THE EXERCISE
Copy every line of the records below without changing anything.
— Start INPUT MATERIAL —
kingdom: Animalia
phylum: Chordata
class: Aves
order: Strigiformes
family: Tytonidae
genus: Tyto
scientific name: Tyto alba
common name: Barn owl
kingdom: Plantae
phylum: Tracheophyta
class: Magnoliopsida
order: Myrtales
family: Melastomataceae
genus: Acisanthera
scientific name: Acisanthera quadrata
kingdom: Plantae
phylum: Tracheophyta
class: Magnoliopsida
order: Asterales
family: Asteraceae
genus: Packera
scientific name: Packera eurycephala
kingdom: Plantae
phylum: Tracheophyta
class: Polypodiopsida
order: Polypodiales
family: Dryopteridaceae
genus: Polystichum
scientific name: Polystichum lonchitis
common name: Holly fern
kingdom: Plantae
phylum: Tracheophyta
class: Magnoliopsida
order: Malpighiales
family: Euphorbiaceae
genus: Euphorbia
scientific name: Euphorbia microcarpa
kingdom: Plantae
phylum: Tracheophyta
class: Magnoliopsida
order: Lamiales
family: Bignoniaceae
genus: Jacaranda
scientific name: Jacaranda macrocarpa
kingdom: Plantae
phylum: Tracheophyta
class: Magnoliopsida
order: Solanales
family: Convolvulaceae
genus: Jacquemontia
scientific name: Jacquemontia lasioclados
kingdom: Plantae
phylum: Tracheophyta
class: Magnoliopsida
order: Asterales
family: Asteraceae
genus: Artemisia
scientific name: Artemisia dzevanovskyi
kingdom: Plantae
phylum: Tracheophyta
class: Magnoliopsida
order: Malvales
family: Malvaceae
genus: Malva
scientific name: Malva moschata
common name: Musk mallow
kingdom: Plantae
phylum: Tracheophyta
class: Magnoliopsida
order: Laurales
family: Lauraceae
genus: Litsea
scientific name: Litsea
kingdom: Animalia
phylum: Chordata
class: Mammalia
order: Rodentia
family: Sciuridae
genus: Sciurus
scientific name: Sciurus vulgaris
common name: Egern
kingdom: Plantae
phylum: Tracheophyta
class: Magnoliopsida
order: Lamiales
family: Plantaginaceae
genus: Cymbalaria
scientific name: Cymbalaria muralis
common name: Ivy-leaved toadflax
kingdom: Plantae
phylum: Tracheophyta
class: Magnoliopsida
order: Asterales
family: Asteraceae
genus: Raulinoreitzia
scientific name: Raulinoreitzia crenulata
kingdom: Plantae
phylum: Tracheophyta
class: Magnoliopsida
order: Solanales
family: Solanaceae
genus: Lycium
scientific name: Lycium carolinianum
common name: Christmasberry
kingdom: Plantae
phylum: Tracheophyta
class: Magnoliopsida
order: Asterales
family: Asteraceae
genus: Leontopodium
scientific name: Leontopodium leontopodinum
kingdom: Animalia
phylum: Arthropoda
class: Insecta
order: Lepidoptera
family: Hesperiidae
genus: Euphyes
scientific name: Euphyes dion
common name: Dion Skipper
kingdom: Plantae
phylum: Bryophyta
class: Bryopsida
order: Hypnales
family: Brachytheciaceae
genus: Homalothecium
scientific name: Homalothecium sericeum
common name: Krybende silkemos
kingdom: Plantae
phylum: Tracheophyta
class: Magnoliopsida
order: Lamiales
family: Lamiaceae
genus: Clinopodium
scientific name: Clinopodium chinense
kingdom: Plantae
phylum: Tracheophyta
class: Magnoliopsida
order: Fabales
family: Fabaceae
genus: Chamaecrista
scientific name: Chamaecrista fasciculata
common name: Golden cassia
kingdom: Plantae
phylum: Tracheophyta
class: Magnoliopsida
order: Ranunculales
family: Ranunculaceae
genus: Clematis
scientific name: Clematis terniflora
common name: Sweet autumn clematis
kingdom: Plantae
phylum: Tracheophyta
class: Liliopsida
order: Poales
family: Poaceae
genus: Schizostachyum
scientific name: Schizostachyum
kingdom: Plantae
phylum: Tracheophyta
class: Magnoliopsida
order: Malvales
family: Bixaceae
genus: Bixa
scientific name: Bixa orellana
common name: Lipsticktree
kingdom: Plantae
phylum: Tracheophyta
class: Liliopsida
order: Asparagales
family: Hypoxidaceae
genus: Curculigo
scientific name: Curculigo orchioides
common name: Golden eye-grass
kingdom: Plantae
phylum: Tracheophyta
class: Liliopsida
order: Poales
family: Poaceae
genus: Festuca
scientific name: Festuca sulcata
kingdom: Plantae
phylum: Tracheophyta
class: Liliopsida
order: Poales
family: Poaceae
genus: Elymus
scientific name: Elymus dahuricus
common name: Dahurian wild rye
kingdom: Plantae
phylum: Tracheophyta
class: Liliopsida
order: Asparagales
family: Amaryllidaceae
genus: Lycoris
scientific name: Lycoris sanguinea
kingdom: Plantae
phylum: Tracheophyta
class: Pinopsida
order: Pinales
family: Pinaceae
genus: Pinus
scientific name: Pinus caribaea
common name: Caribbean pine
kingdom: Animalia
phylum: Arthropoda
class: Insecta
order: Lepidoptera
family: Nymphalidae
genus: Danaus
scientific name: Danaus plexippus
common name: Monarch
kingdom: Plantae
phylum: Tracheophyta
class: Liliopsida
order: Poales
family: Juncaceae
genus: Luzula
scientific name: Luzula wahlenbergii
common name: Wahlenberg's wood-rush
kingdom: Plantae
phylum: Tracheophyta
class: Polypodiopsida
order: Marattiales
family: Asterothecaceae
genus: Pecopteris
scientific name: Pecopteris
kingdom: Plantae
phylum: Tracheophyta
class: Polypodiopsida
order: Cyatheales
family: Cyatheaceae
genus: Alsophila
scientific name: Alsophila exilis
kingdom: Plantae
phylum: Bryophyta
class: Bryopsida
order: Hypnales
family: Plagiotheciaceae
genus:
— End INPUT MATERIAL —
EXERCISE ANSWER
kingdom: Animalia
phylum: Chordata
class: Aves
order: Strigiformes
family: Tytonidae
genus: Tyto
scientific name: Tyto alba
common name: Barn owl
kingdom: Plantae
phylum: Tracheophyta
class: Magnoliopsida
order: Myrtales
family: Melastomataceae
genus: Acisanthera
scientific name: Acisanthera quadrata
kingdom: Plantae
phylum: Tracheophyta
class: Magnoliopsida
order: Asterales
family: Asteraceae
genus: Packera
scientific name: Packera eurycephala
kingdom: Plantae
phylum: Tracheophyta
class: Polypodiopsida
order: Polypodiales
family: Dryopteridaceae
genus: Polystichum
scientific name: Polystichum lonchitis
common name: Holly fern
kingdom: Plantae
phylum: Tracheophyta
class: Magnoliopsida
order: Malpighiales
family: Euphorbiaceae
genus: Euphorbia
scientific name: Euphorbia microcarpa
kingdom: Plantae
phylum: Tracheophyta
class: Magnoliopsida
order: Lamiales
family: Bignoniaceae
genus: Jacaranda
scientific name: Jacaranda macrocarpa
kingdom: Plantae
phylum: Tracheophyta
class: Magnoliopsida
order: Solanales
family: Convolvulaceae
genus: Jacquemontia
scientific name: Jacquemontia lasioclados
kingdom: Plantae
phylum: Tracheophyta
class: Magnoliopsida
order: Asterales
family: Asteraceae
genus: Artemisia
scientific name: Artemisia dzevanovskyi
kingdom: Plantae
phylum: Tracheophyta
class: Magnoliopsida
order: Malvales
family: Malvaceae
genus: Malva
scientific name: Malva moschata
common name: Musk mallow
kingdom: Plantae
phylum: Tracheophyta
class: Magnoliopsida
order: Laurales
family: Lauraceae
genus: Litsea
scientific name: Litsea
kingdom: Animalia
phylum: Chordata
class: Mammalia
order: Rodentia
family: Sciuridae
genus: Sciurus
scientific name: Sciurus vulgaris
common name: Egern
kingdom: Plantae
phylum: Tracheophyta
class: Magnoliopsida
order: Lamiales
family: Plantaginaceae
genus: Cymbalaria
scientific name: Cymbalaria muralis
common name: Ivy-leaved toadflax
kingdom: Plantae
phylum: Tracheophyta
class: Magnoliopsida
order: Asterales
family: Asteraceae
genus: Raulinoreitzia
scientific name: Raulinoreitzia crenulata
kingdom: Plantae
phylum: Tracheophyta
class: Magnoliopsida
order: Solanales
family: Solanaceae
genus: Lycium
scientific name: Lycium carolinianum
common name: Christmasberry
kingdom: Plantae
phylum: Tracheophyta
class: Magnoliopsida
order: Asterales
family: Asteraceae
genus: Leontopodium
scientific name: Leontopodium leontopodinum
kingdom: Animalia
phylum: Arthropoda
class: Insecta
order: Lepidoptera
family: Hesperiidae
genus: Euphyes
scientific name: Euphyes dion
common name: Dion Skipper
kingdom: Plantae
phylum: Bryophyta
class: Bryopsida
order: Hypnales
family: Brachytheciaceae
genus: Homalothecium
scientific name: Homalothecium sericeum
common name: Krybende silkemos
kingdom: Plantae
phylum: Tracheophyta
class: Magnoliopsida
order: Lamiales
family: Lamiaceae
genus: Clinopodium
scientific name: Clinopodium chinense
kingdom: Plantae
phylum: Tracheophyta
class: Magnoliopsida
order: Fabales
family: Fabaceae
genus: Chamaecrista
scientific name: Chamaecrista fasciculata
common name: Golden cassia
kingdom: Plantae
phylum: Tracheophyta
class: Magnoliopsida
order: Ranunculales
family: Ranunculaceae
genus: Clematis
scientific name: Clematis terniflora
common name: Sweet autumn clematis
kingdom: Plantae
phylum: Tracheophyta
class: Liliopsida
order: Poales
family: Poaceae
genus: Schizostachyum
scientific name: Schizostachyum
kingdom: Plantae
phylum: Tracheophyta
class: Magnoliopsida
order: Malvales
family: Bixaceae
genus: Bixa
scientific name: Bixa orellana
common name: Lipsticktree
kingdom: Plantae
phylum: Tracheophyta
class: Liliopsida
order: Asparagales
family: Hypoxidaceae
genus: Curculigo
scientific name: Curculigo orchioides
common name: Golden eye-grass
kingdom: Plantae
phylum: Tracheophyta
class: Liliopsida
order: Poales
family: Poaceae
genus: Festuca
scientific name: Festuca sulcata
kingdom: Plantae
phylum: Tracheophyta
class: Liliopsida
order: Poales
family: Poaceae
genus: Elymus
scientific name: Elymus dahuricus
common name: Dahurian wild rye
kingdom: Plantae
phylum: Tracheophyta
class: Liliopsida
order: Asparagales
family: Amaryllidaceae
genus: Lycoris
scientific name: Lycoris sanguinea
kingdom: Plantae
phylum: Tracheophyta
class: Pinopsida
order: Pinales
family: Pinaceae
genus: Pinus
scientific name: Pinus caribaea
common name: Caribbean pine
kingdom: Animalia
phylum: Arthropoda
class: Insecta
order: Lepidoptera
family: Nymphalidae
genus: Danaus
scientific name: Danaus plexippus
common name: Monarch
kingdom: Plantae
phylum: Tracheophyta
class: Liliopsida
order: Poales
family: Juncaceae
genus: Luzula
scientific name: Luzula wahlenbergii
common name: Wahlenberg's wood-rush
kingdom: Plantae
phylum: Tracheophyta
class: Polypodiopsida
order: Marattiales
family: Asterothecaceae
genus: Pecopteris
scientific name: Pecopteris
kingdom: Plantae
phylum: Tracheophyta
class: Polypodiopsida
order: Cyatheales
family: Cyatheaceae
genus: Alsophila
scientific name: Alsophila exilis
kingdom: Plantae
phylum: Bryophyta
class: Bryopsida
order: Hypnales
family: Plagiotheciaceae
genus:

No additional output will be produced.